Gene silencing promise sparks IP rush

The battle to amass intellectual property in the hot area of RNA interference (RNAi) continues to gain pace, with one of the key players in the category, Alnylam Pharmaceuticals, licensing patents from the UK's Cambridge Research Technology and Massachusetts Institute of Technology in the USA.

The battle to amass intellectual property in the hot area of RNA interference (RNAi) continues to gain pace, with one of the key players in the category, Alnylam Pharmaceuticals, licensing patents from the UK's Cambridge Research Technology and Massachusetts Institute of Technology in the USA.

The company has gained exclusive rights to CRT's key RNA interference patent application 'Inhibiting gene expression with dsRNA' (WO 01/36646). The application is based on research by Magdalena Zernicka-Goetz et al at the University of Cambridge in the UK, that demonstrated RNAi-mediated inhibition of endogenous genes in mammalian cells.

In the agreement with MIT, Alnylam has exclusively licensed a portfolio of patent applications that address one of the major obstacles to the use of RNAi as therapeutics, namely the effective delivery of the compounds. These patent applications cover a broad range of methods for delivering nucleic acids that are applicable to RNAi and are based on the research programs of Robert Langer at MIT.

The new patents add to an IP estate that has already been fortified by the merger of Alnylam with Ribopharma and will be an asset in persuading companies into partnership to develop RNAi-based therapeutics, according to Alnylam.

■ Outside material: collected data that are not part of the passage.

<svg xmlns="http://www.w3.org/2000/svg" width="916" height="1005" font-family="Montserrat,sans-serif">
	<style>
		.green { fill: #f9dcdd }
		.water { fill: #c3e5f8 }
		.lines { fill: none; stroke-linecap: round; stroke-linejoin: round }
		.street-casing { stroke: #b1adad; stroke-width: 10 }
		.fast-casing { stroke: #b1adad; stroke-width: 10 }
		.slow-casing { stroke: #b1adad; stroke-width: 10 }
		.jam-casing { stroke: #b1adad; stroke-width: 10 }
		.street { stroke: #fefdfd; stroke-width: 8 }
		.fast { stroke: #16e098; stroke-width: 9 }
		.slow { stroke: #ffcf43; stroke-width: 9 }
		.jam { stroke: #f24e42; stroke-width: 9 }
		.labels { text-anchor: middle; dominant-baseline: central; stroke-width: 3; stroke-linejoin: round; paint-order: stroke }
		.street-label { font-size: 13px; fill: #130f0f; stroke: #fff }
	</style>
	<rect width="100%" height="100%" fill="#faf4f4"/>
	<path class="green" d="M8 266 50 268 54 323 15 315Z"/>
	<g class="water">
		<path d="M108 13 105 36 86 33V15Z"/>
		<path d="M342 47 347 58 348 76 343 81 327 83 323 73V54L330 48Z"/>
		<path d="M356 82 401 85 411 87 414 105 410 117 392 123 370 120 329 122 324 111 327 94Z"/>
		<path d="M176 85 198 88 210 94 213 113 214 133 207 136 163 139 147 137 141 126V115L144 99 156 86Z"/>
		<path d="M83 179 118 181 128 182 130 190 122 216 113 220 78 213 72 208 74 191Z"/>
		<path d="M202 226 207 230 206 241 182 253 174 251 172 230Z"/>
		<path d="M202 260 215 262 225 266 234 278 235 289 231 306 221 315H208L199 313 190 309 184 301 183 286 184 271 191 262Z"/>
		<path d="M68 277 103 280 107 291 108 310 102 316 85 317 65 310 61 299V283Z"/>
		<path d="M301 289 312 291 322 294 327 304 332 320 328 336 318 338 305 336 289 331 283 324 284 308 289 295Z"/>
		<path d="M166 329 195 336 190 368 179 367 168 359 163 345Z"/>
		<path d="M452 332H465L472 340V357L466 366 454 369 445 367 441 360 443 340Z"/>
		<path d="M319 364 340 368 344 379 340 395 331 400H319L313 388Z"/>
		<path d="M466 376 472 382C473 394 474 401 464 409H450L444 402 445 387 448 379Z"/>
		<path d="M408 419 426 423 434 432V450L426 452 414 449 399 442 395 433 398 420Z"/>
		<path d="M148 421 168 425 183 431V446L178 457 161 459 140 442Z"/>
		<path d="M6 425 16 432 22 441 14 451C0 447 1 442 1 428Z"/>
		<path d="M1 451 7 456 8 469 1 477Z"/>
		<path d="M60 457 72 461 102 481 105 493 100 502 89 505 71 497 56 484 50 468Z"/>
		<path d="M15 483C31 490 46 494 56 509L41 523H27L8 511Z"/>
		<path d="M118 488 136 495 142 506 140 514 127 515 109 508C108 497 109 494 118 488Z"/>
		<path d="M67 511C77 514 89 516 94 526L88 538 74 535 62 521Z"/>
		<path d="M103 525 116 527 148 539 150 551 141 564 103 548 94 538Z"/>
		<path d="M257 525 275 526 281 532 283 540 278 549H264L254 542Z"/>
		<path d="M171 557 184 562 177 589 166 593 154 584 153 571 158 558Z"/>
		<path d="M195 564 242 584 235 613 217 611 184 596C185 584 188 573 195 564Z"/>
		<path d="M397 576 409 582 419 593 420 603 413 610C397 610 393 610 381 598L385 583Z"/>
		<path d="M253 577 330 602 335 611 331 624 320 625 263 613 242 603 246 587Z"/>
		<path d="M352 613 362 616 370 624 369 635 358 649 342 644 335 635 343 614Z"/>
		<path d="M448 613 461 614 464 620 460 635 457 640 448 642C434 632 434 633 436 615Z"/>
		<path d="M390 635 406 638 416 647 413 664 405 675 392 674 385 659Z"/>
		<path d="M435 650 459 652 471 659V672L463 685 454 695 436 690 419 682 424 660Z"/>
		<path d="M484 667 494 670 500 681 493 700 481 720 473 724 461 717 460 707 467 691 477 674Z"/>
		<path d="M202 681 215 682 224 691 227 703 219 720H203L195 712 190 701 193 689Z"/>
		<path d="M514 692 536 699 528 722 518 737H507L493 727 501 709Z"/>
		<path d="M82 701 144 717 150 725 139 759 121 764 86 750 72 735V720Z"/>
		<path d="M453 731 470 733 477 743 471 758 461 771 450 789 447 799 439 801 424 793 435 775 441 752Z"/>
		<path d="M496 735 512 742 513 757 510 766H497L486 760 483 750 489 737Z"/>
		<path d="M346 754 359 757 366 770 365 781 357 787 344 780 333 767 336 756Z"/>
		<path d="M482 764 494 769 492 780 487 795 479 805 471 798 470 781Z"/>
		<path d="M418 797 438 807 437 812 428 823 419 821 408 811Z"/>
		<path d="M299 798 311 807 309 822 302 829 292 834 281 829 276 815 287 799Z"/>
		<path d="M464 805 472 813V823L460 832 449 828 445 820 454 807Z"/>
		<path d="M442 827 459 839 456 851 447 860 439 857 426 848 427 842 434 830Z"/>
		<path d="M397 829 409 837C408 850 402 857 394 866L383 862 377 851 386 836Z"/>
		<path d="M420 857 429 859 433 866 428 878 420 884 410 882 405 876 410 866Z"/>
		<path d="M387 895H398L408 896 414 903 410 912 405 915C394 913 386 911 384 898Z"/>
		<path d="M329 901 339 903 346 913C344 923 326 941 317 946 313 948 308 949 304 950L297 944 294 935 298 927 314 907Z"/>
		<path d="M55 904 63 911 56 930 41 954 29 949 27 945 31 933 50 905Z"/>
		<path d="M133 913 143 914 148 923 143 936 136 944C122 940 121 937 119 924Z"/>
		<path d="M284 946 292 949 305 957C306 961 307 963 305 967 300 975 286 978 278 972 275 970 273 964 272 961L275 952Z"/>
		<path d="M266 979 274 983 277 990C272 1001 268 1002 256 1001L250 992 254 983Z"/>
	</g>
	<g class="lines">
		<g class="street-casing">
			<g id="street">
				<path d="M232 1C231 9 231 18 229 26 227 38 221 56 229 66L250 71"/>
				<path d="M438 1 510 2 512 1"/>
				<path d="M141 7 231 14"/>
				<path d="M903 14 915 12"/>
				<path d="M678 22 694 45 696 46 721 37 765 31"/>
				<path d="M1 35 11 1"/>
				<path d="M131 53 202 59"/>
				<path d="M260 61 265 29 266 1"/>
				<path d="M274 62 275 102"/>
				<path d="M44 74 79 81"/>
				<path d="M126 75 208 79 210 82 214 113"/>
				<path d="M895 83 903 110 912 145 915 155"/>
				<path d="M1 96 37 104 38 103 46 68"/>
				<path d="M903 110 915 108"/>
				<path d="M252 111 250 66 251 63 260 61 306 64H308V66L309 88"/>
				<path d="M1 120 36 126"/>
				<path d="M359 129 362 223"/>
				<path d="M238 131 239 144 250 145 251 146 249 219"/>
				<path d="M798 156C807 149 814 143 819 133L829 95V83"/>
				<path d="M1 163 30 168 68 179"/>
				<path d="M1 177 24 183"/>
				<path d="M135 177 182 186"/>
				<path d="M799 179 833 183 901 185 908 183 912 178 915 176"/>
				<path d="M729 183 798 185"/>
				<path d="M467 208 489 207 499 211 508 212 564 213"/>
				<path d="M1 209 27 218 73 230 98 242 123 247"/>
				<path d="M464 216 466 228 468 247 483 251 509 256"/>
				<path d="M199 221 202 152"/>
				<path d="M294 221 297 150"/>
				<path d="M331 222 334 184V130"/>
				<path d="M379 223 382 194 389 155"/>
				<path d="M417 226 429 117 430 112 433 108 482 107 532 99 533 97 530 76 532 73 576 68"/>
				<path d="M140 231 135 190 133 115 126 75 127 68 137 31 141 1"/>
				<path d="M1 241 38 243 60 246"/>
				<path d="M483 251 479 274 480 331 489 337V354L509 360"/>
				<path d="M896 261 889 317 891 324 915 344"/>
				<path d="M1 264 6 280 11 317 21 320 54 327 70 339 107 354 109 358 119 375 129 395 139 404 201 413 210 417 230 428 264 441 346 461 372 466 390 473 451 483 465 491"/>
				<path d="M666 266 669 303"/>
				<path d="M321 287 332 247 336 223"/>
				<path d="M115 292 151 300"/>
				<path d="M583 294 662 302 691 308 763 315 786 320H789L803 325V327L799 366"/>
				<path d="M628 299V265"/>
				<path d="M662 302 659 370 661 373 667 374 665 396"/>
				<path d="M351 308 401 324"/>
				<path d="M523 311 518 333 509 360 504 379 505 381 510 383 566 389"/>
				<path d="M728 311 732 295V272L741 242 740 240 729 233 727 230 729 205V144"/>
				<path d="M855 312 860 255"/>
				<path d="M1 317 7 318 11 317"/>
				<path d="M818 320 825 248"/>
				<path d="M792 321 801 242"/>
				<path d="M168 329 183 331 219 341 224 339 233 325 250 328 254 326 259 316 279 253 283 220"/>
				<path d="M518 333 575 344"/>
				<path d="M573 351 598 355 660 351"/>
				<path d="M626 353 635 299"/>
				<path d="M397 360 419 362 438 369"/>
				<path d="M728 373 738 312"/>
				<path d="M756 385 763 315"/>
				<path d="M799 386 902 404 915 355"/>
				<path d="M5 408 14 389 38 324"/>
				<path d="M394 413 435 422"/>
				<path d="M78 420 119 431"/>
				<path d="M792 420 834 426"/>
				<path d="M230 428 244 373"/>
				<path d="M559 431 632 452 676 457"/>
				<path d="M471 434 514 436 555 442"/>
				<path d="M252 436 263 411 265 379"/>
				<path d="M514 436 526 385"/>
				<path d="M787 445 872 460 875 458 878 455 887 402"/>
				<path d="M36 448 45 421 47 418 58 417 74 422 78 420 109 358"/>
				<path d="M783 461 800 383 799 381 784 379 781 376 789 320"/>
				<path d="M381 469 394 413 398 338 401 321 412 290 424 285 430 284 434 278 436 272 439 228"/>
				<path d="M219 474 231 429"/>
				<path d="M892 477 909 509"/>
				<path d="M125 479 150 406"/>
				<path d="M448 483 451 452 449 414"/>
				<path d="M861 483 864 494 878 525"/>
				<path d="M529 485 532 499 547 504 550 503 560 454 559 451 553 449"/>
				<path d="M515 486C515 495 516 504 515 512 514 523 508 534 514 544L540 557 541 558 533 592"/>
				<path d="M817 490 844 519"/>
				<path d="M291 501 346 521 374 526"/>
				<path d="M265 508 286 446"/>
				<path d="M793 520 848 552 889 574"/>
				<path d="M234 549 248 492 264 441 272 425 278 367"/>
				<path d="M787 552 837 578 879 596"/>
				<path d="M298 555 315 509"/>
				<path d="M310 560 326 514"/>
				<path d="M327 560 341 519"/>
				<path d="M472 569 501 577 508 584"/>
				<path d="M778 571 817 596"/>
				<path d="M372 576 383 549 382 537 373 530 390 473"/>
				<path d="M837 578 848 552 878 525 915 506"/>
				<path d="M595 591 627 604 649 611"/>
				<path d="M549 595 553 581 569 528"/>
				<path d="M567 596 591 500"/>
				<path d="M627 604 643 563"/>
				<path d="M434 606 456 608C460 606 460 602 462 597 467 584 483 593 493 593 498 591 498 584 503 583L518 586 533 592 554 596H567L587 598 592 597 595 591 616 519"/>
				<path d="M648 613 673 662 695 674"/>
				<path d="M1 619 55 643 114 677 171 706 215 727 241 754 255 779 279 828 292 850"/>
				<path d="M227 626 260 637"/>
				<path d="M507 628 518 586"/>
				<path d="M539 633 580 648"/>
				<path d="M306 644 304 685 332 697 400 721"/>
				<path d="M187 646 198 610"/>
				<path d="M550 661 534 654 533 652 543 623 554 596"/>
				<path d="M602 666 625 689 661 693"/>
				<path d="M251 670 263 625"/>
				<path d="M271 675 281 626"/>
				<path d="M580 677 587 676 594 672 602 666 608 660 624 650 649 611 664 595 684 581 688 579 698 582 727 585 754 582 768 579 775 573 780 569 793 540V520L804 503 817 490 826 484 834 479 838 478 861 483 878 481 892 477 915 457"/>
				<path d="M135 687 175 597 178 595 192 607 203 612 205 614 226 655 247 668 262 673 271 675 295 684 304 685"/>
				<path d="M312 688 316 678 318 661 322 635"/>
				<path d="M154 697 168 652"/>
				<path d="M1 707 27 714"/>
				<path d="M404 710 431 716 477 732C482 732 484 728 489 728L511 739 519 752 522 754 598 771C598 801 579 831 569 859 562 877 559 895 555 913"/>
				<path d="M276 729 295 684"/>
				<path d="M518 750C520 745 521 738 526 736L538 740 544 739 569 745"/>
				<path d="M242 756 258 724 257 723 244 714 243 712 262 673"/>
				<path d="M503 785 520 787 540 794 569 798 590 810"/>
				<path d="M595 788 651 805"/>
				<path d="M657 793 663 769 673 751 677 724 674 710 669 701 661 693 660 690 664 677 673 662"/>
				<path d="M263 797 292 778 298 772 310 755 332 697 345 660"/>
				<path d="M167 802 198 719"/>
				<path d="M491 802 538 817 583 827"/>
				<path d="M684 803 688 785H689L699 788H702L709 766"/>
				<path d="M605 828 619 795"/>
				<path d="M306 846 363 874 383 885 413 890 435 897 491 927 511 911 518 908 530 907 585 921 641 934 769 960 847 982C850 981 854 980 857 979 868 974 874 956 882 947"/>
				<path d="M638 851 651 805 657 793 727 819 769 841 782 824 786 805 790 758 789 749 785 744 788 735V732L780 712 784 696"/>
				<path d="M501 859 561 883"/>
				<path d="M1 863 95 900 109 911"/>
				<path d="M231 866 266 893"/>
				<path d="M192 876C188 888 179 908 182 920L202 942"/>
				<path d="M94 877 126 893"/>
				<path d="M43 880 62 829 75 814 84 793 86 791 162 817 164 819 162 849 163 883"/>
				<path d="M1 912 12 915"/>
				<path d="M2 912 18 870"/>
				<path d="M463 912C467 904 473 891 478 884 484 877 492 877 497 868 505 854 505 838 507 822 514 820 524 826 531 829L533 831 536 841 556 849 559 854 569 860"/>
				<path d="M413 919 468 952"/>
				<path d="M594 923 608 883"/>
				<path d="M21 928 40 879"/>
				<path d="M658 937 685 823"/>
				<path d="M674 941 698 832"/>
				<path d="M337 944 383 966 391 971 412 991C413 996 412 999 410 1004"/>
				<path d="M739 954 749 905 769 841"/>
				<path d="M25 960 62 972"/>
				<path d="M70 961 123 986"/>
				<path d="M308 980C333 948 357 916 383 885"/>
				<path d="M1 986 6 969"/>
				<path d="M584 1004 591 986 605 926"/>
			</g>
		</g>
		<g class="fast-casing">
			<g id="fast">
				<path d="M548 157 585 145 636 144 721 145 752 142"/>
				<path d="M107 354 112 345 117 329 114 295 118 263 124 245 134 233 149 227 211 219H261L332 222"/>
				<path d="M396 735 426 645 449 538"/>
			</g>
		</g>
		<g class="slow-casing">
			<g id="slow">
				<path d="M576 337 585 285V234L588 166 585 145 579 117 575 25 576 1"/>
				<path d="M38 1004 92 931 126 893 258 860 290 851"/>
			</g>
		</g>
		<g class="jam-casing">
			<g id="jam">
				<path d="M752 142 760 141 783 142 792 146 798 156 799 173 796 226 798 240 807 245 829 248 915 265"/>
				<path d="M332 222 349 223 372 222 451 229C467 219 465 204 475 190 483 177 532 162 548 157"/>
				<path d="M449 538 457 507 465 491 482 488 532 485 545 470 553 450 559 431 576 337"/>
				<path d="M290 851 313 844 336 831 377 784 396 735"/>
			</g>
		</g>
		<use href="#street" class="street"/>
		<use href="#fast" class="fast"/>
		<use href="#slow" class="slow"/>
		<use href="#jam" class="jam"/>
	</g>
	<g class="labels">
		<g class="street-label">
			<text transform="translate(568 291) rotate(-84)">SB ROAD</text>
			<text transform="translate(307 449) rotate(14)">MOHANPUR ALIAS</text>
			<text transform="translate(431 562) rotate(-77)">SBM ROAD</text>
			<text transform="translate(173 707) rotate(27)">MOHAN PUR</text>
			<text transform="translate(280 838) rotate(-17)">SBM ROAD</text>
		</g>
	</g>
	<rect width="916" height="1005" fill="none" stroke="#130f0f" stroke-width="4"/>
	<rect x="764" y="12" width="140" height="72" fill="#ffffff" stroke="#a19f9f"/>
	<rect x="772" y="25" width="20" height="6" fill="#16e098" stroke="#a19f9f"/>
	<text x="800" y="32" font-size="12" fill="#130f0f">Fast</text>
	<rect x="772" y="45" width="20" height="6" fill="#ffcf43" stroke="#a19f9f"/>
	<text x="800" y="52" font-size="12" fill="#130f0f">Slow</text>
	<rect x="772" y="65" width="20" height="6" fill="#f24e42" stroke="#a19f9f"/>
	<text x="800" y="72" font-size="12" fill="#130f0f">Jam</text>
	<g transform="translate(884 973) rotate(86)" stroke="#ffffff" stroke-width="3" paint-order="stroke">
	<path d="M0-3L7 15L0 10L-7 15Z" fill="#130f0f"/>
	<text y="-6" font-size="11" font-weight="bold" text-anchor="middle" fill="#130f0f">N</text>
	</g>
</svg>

There are a number of rivals in the rush to take RNAi into the commercial arena, however, including Sirna Therapeutics, which yesterday announced a rights offering to raise $5 million in support of its research programs in the development of RNAi-based therapeutics and diagnostics. Other key players are Qiagen and Intradigm, which recently announced an RNAi partnership, as well as Cenix Bioscience, Ribozyme Pharmaceuticals, Cytrx and Cyclacel.

Meanwhile, companies such as Ambion and Dharmacon are, at least for the moment, focusing on using RNAi as a tool for drug discovery and research.

RNAi allows the inactivation of target genes by using complementary double stranded RNA (dsRNA) that binds to messenger RNA and prevents protein transcription. It is a naturally occurring defence against molecular parasites, discovered in 1998, and offers high specificity with a level of potency and stability that is far superior to that achievable with other technologies, such as antisense or ribozymes, that have so far failed to live up to their early promise.

Despite years of research, only one antisense-based drug has ever made it through development and onto the market i.e. Isis Pharmaceuticals' Vitravene (fomivirsen) for intraocular treatment of cytomegalovirus retinitis in patients with HIV. Others have been held back by difficulties in achieving reliable systemic delivery of the compounds and stability in vivo, as well as the high manufacturing costs of the oligonucleotide active ingredients.